### Study text
--------------------------------

- Born: Mervyn Williamson August 19, 1944 San Antonio, Texas, U.S.
- Died: March 16, 2017 (aged 72) Albany, New York, U.S.
- Occupation: Cartoonist
- Notable work: Snappy Sammy Smoot, Bijou Funnies "Playboy Funnies"

= Skip Williamson =

American cartoonist

Mervyn "Skip" Williamson (August 19, 1944 – March 16, 2017) was an American underground cartoonist and central figure in the underground comix movement. Williamson's art was published in the National Lampoon, High Times, the Realist, the Industrial Worker, the Chicago Seed, Encyclopædia Britannica and others. His best-known character is Snappy Sammy Smoot.

== Biography ==
=== Childhood ===
Williamson was born in San Antonio, Texas, but later moved to Lynchburg, Virginia, and then to Canton, Missouri. Williamson's real first name is Mervyn; however when he was a child, he was a bit of a troublemaker, so his grandmother gave him the nickname "Skip" after Percy Crosby's comic strip character "Skippy".

=== First publication ===
Williamson's first published cartoon was in Harvey Kurtzman's Help! magazine in 1961. The cartoon was accepted by then Help! editor Gloria Steinem. The cartoon was of two New Orleans trash cans. One was labeled "Negro Trash" the other "White Trash". Subsequently, comedian Dick Gregory went on The Tonight Show and showed the cartoon on national television, launching Williamson into the mainstream.

--------------------------------

### Instructions
a - Reproduce the part of the Skip Williamson text that opens with the words containing "American cartoonist" and closes with "Snappy Sammy Smoot.".
b - Write the next portion of the Skip Williamson text, picking up right after its final sentence.
The data after this point is taken from a different source than the Skip Williamson text.

### Dataset extract
--------------------------------

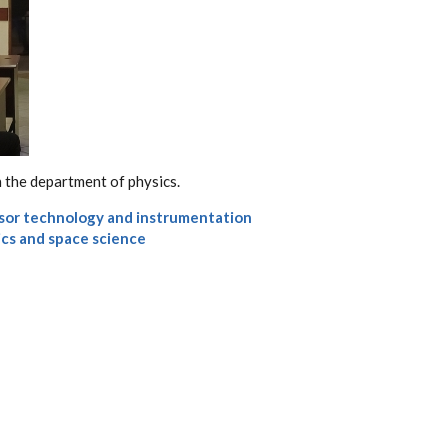
 the department of physics.
sor technology and instrumentation
ics and space science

--------------------------------

### Your responses
a -
American cartoonist

Mervyn "Skip" Williamson (August 19, 1944 – March 16, 2017) was an American underground cartoonist and central figure in the underground comix movement. Williamson's art was published in the National Lampoon, High Times, the Realist, the Industrial Worker, the Chicago Seed, Encyclopædia Britannica and others. His best-known character is Snappy Sammy Smoot.

b -
=== Underground comix ===
Williamson moved to Chicago in 1967 and almost immediately teamed up with Jay Lynch to publish the underground newspaper The Chicago Mirror. (Williamson and Lynch remained friends for the rest of their lives.) In 1968, Williamson, Lynch, and Robert Crumb rechristened the Chicago Mirror as Bijou Funnies, which became one of the earliest and longest running underground comix titles. Williamson's character Snappy Sammy Smoot became popular enough to appear (played by Carl Reiner) on the 1960s television program Rowan & Martin's Laugh-In. Some years later the Comix Journal wrote:

Skip Williamson is still the quintessential underground comix artist.. . . . Where (Robert) Crumb’s primary comix aim was introspective, . . . Williamson took a broader look, skewering both left-wing trendiness and right-wing over-reaction at a time of much-publicized left-wing trendiness. . . Crumb’s approach may have been more . . . artistically "legitimate," but to those struggling to make sense of the socio-political chaos, Williamson was frequently the funnier."

=== The Chicago 8 ===
Because of Williamson's friendship with Yippie activist Abbie Hoffman, he was allowed into the courtroom where the Chicago 8 trial was being held, where he did sketches of key characters in the trial. Williamson designed the cover of the first printing of Abbie Hoffman's Steal This Book. Hoffman gave Williamson the advance from his book for Williamson to produce a comic that would raise money for the Chicago 8 defense fund. Williamson produced the comic book Conspiracy Capers, which featured the art of Jay Lynch, Art Spiegelman, Jay Kinney, Dan Clyne, Paul David Simon, and others.

=== Later work ===
During the 1970s and 1980s Williamson art-directed and contributed artwork to men's magazines. In 1973 he was art director of Gallery magazine, where he created the “Girl Next Door” concept by publishing snapshots of sweethearts and wives sent in by readers. In 1974 Williamson was the founding art director of Hustler, and in 1976 he joined the staff of Playboy. There he created the popular "Playboy Funnies" section and introduced millions of readers to his characters Neon Vincent and the "postmodern" couple Nell ‘n’ Void.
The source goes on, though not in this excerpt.